We have all heard the cliché, would you rather be right or happy? Sometimes it’s just easier to let the other person claim victory. But, secretly, you know better. You know you’re way of seeing things is right; you’re just being the better human.

This dynamic is not the pathway to true peace (transitory happiness maybe; peace not so much). We are unearthing a distinction that allows us to discover for ourselves that our assessments may not be as indisputable as we once believed. Then we are free to decide if judgment brings peace or suffering. And, while it might seem that realizing we were not right makes us feel wrong, that is not what happens. It’s not a matter of right and wrong at all: That’s the point.

Shoulds and Shouldn’ts

Non-judgment may sound esoteric, but it is just the opposite of judgment. When we judge, we evaluate an experience, person, or circumstance relative to other criteria.

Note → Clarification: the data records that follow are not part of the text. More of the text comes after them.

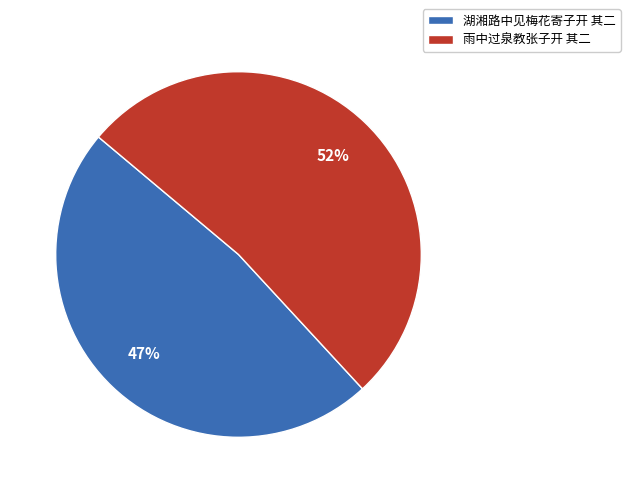

What is the smallest slice in the pie chart?

湖湘路中见梅花寄子开 其二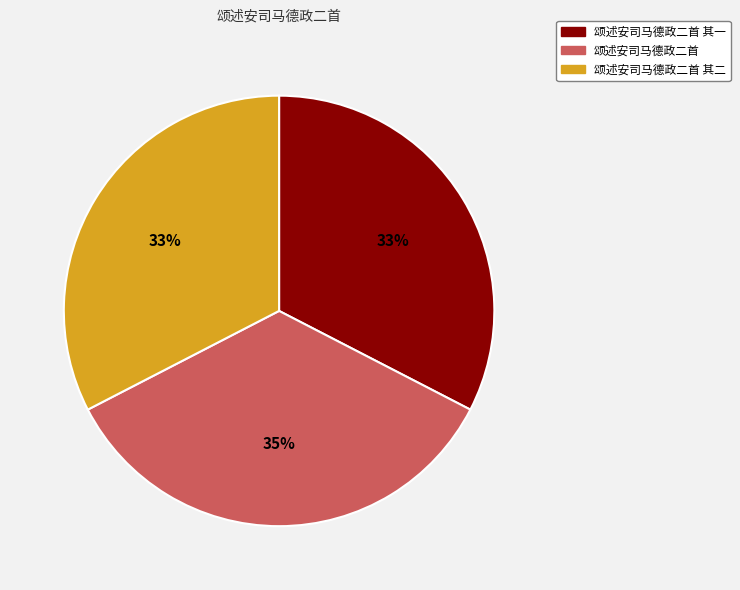

Combined, do 颂述安司马德政二首 and 颂述安司马德政二首 其二 account for over 50%?

Yes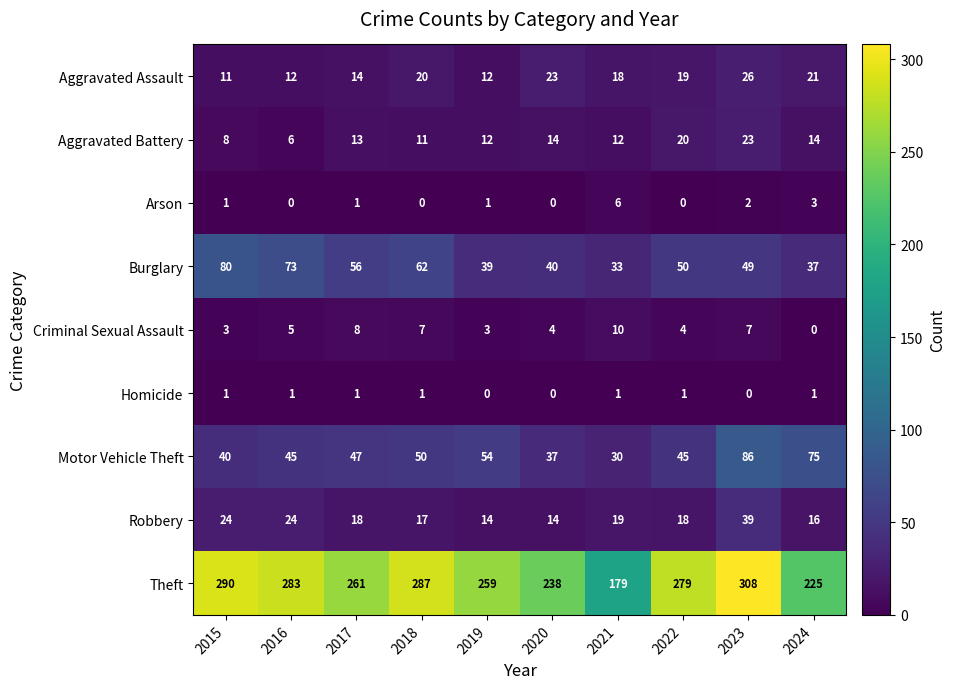

Which category has the highest value in the Aggravated Assault series?

2023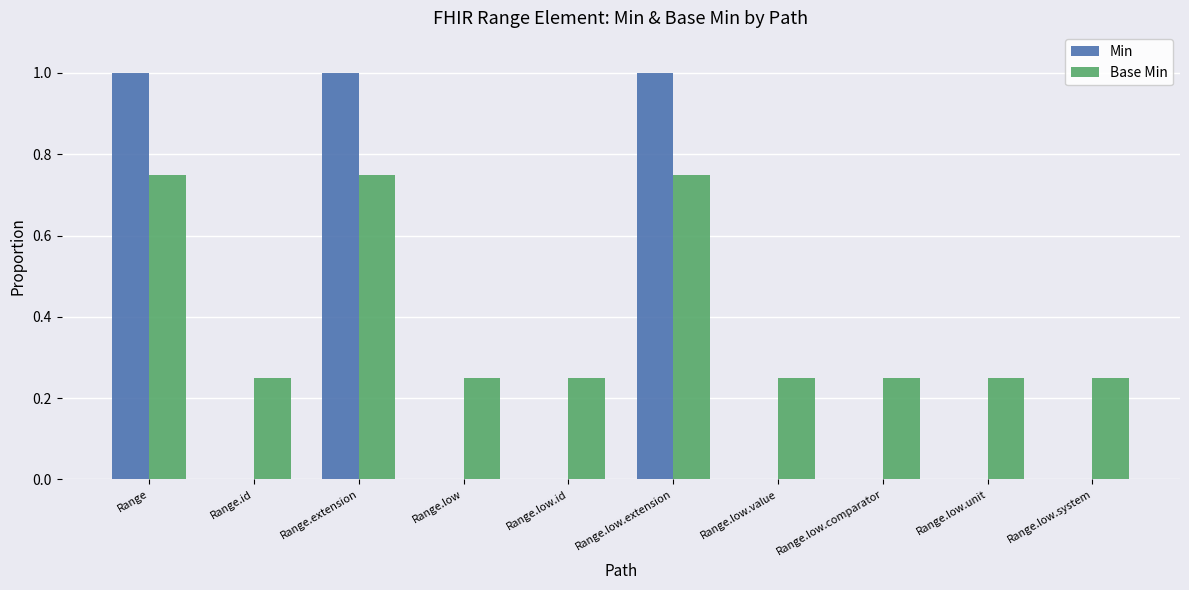

Which series has the largest total across all categories?

Base Min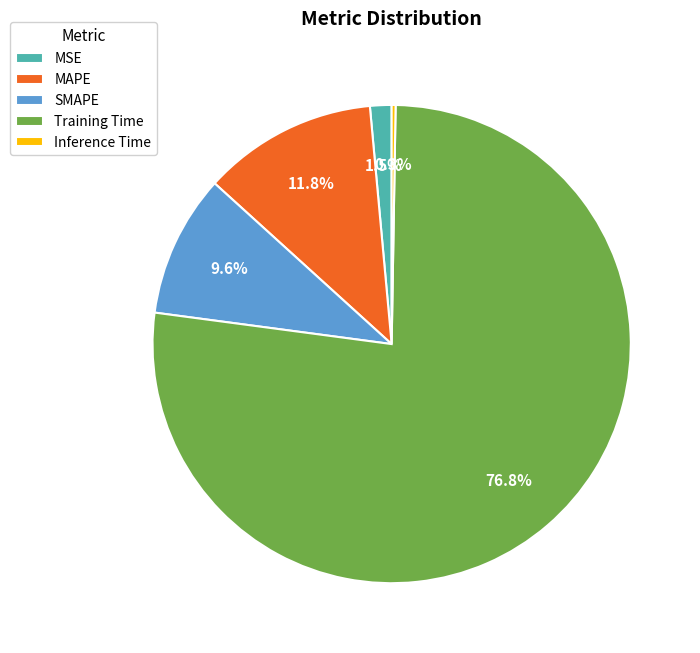

True or false: Training Time accounts for 86% of the total.

False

A rainy day can feel like a gift from heaven after forty days of scorching heat. Or it can feel like a curse on the tenth day of a deluge. Those evaluations are relative to the environment in which we experience the rain.

Non-judgment is not the opposite of discernment, however. We often conflate discerning and judgment in the English language, but it is helpful to distinguish them. When we discern, we observe. The sky is blue is discernment. The sky is beautiful is a judgment. Discernment is observing, while judgment (in this context) is evaluating. It is based on our comparisons and assumptions when we think things should or should not be a certain way. Or if we believe it always to be a particular way. In the example above, The sky is blue is discernment when you observe it and determine it so. You could also assert its blueness out of habit, in which case you are evaluating it against your expectation.

Pause and Practice

Experiencing something in the absence of evaluation is essentially accepting what is at any given moment. This is remarkably unfamiliar to most adults. It is observing what is happening (or not) without the need to define it.

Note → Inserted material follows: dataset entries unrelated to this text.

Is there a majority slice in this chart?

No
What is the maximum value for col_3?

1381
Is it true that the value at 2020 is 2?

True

After reading this paragraph, stop reading for a minute and see if you can demonstrate the distinction. Look around the space you’re in. Notice how your skin feels as it interfaces with the space. Notice when your mind tends to go toward, I’m cold, I’m hot, the room is messy, the air is pleasant. All judgment. Let that go and observe. What do you see? Smell? Hear? Sense?

What non-judgment is not

One challenge people face when exploring this idea is the belief that non-judgment causes indifference if injustice happens. It is not about burying your head in the sand or entering a state of denial; in fact, denial is an indication that we are judging our experience as more than we are willing to accept. Once we practice non-judgment, we come into a wholehearted acknowledgment of the moment, and our capacity to pay attention increases.

Non-judgment is not moral indifference. The work to be done is not a total suspension of ones’ capacity or willingness to evaluate what is happening. It is learning to slow the process down enough to distinguish between events and what we think about them. Bad things do happen, and we should not be apathetic to that reality.

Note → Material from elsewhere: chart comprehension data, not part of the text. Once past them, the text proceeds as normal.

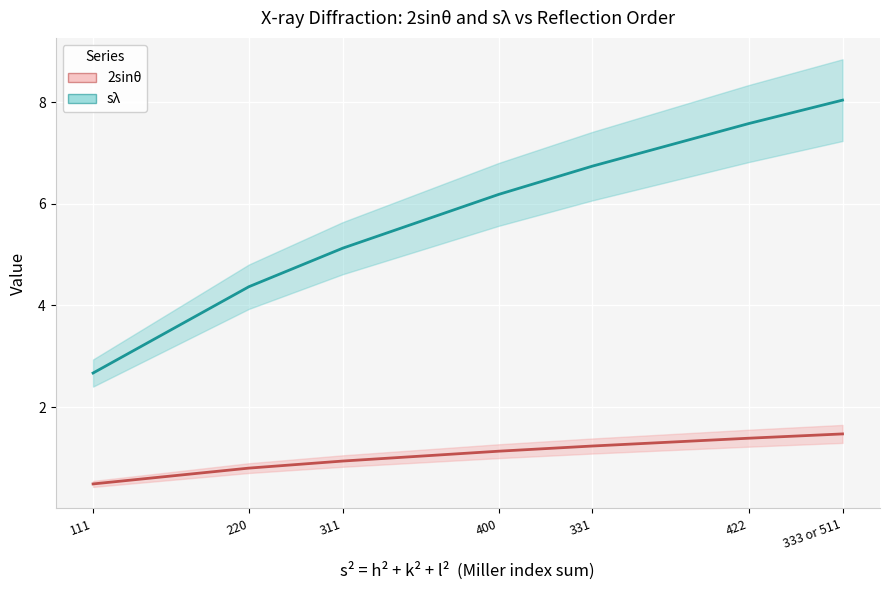

The sλ series shows 3.6 at 111. True or false?

False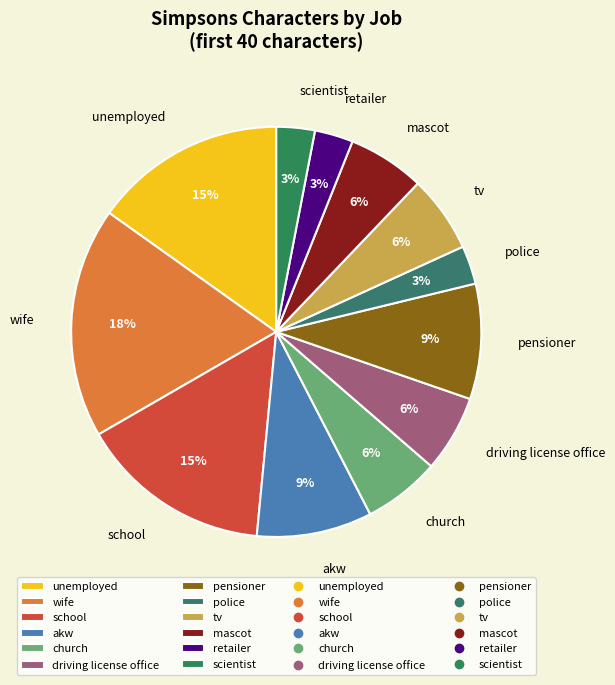

Which category has the biggest portion of the pie?

wife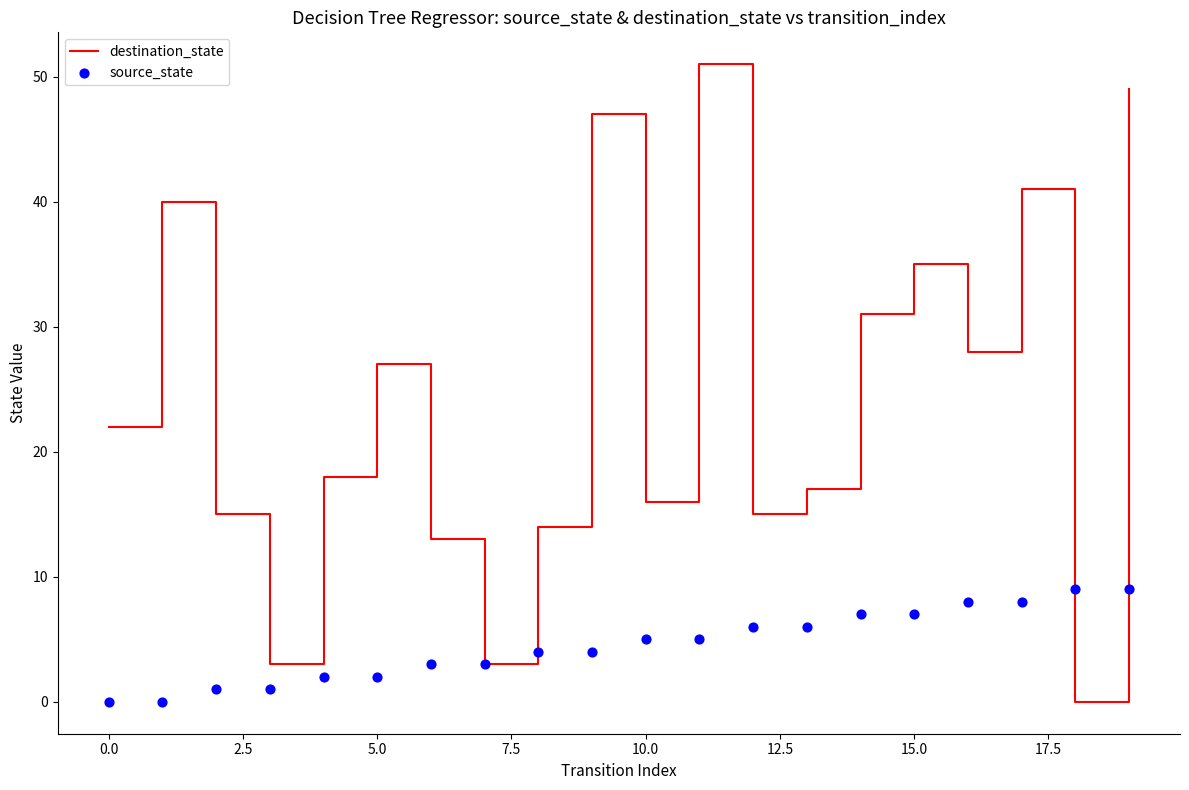

Which series reaches the minimum Y coordinate?

destination_state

Non-judgment and forgiveness

Non-judgment is one of the critical skills needed to fully forgive (along with emotional awareness/processing and empathy). Learning to recognize habitual analysis in the present moment creates space to see that the evaluation is independent of what is happening. Once space is opened, it becomes much easier to explore the possibility that past assessments are not as objectively knowable as we once thought. That doesn’t mean something painful did not happen. Emotional, spiritual pain is discernable. We know if we hurt, and that is irrefutable. However, learning to use judgment wisely allows us to consider that everything else we thought we knew may exist within a spectrum of possibilities. And, more importantly, it empowers us to release our attachment to needing to know or define what happened.*

Many people believe that the need for forgiveness begins with an action—ours or someone else’s. This is not the case. The need for forgiveness begins with judgment, not what someone does.

Let’s illustrate.

Suppose you’re walking down the street on a sunny fall morning, chatting with a friend. Now, imagine a disheveled man running up to you and stomping on your foot. Ouch!

Does the need for forgiveness exist?

Well, that depends on how you evaluate the man. Is he sane? What was his intent? Was he being malicious or maybe trying to be funny? Does he even know what he did?

It also depends on your past experience. Did you have a sibling who tormented you with foot-stomping as a child? Do you love someone who suffers from mental illness?

And, it depends in part on your psychological and emotional experience at the time. Did the man embarrass you in front of your friend? Did he frighten you?

Can you see from these examples how the switch can be flipped from feeling injured to not? You may go from anger and resentment to deep compassion with one inquiry.

Hopefully, that example illustrates the power judging has on our perception of what has happened in our lives. Instantaneously, we go from what is happening to what we think or feel about it. Learning to see that transition can be a superpower.

There is a time and place for judgment. Calling our wedding day perfect brings us joy. Naming another person as not good for us allows us to choose who we want in our lives. The power and importance of non-judgment is recognizing when and why we are doing it. If we can distinguish between what happens and our judgments, we are free to choose if it serves us and if it does not. You might be surprised to see how often it adds no value at all.

When we exercise faith in not knowing and respond to the cues life gives us, we experience the freedom and wholeness of living from a place of our highest good. Take time to notice if you’re engaged in evaluating or ranking the world around you and ask, “Is this creating peace?” If not, consider letting it go.


*Note: After trauma, the impulse to know or understand what happened is common. If that is where you are on your journey, respect it. Examine, fight, defend if that is what your gut tells you to do. Just know, at some point, if more inner peace is what you long for, practicing non-judgment may help.